Sets and Dictionaries in Python: Aggregation (Instructor Version)

Objectives

  • Recognize problems that can be solved by aggregating values.
  • Use dictionaries to aggregate values.
  • Explain why actual data values should be used as initializers rather than "impossible" values.

Lesson

To see how useful dictionaries can be, let's switch tracks and do some birdwatching. We'll start by asking how early in the day we saw each kind of bird? Our data consists of the date and time of the observation, the bird's name, and an optional comment:


In [1]:
!cat some_birds.txt


2010-07-03    05:38    loon
2010-07-03    06:02    goose
2010-07-03    06:07    loon
2010-07-04    05:09    ostrich   # hallucinating?
2010-07-04    05:29    loon

Rephrasing our problem, we want the minimum of all the times associated with each bird name. If our data was stored in memory like this:

loon = ['05:38', '06:07', '05:20', ...]

the solution would simply be min(loon), and similarly for the other birds. However, we have to work with the data we have, so let's start by reading our data file and creating a list of tuples, each of which contains a date, time, and bird name as strings:


In [3]:
def read_observations(filename):
    '''Read data, returning [(date, time, bird)...].'''

    reader = open(filename, 'r')
    result = []

    for line in reader:
        fields = line.split('#')[0].strip().split()
        assert len(fields) == 3, 'Bad line "%s"' % line
        result.append(fields)

    return result

This function follows the pattern we've seen many times before. We set up by opening the input file and creating an empty list that we'll append records to. We then process each line of the file in turn. Splitting the line on the '#' character and taking the first part of the result gets rid of any comment that might be present; stripping off whitespace and then splitting breaks the remainder into fields.
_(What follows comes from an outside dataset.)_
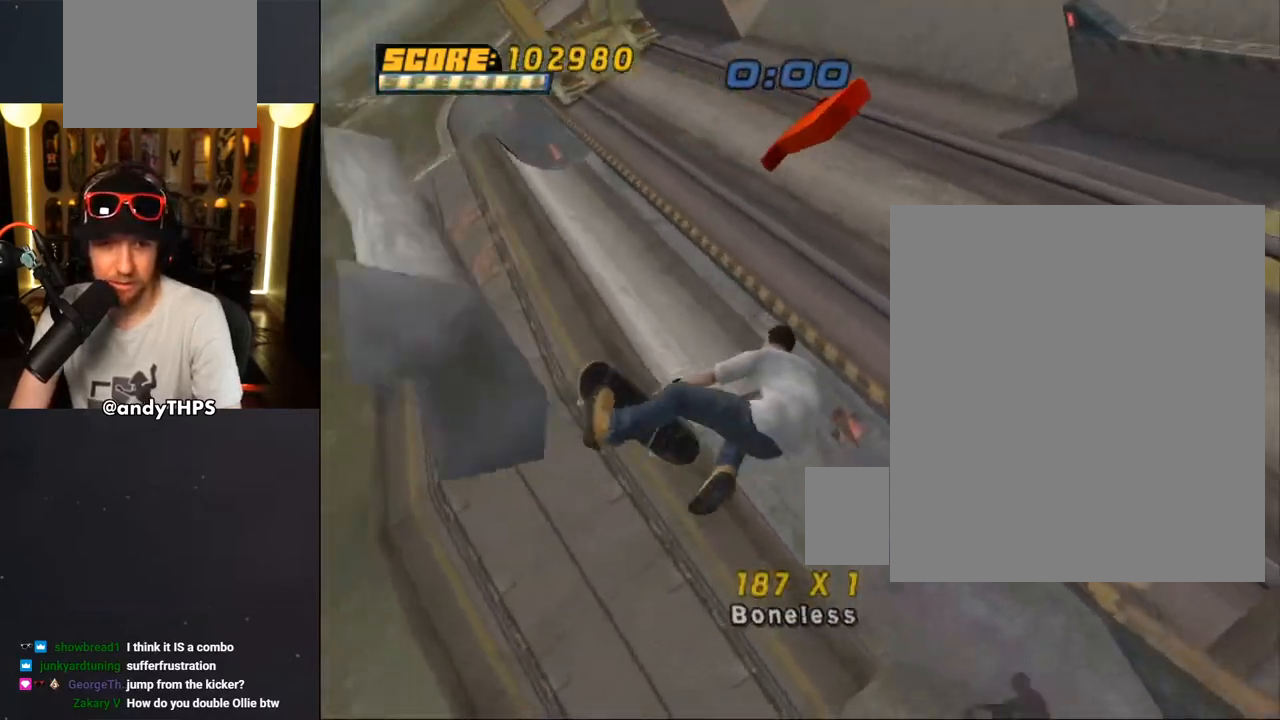
{"buttons": ["CROSS", "TRIANGLE"], "left_stick": "center", "right_stick": "center", "events": [[450, "TRIANGLE", "down"]]}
To prevent trouble later on, we check that there actually are three fields before going on. (An industrial-strength version of this function would also check that the date and time were properly formatted, but we'll skip that for now.) Once we've done our check, we append the triple containing the date, time, and bird name to the list we're going to return.

Here's the function that turns that list of tuples into a dictionary:


In [4]:
def earliest_observation(data):
    '''How early did we see each bird?'''

    result = {}
    for (date, time, bird) in data:
        if bird not in result:
            result[bird] = time
        else:
            result[bird] = min(result[bird], time)

    return result

Once again, the pattern should by now be familiar. We start by creating an empty dictionary, then use a loop to inspect each tuple in turn. The loop explodes the tuple into separate variables for the date, time and bird. If the bird's name is not already a key in our dictionary, this must be the first time we've seen it, so we store the time we saw it in the dictionary. If the bird's name is already there, on the other hand, we keep the minimum of the stored time and the new time. This is almost exactly the same as our earlier counting example, but instead of either storing 1 or adding 1 to the count so far, we're either storing the time or taking the minimum of it and the least time so far.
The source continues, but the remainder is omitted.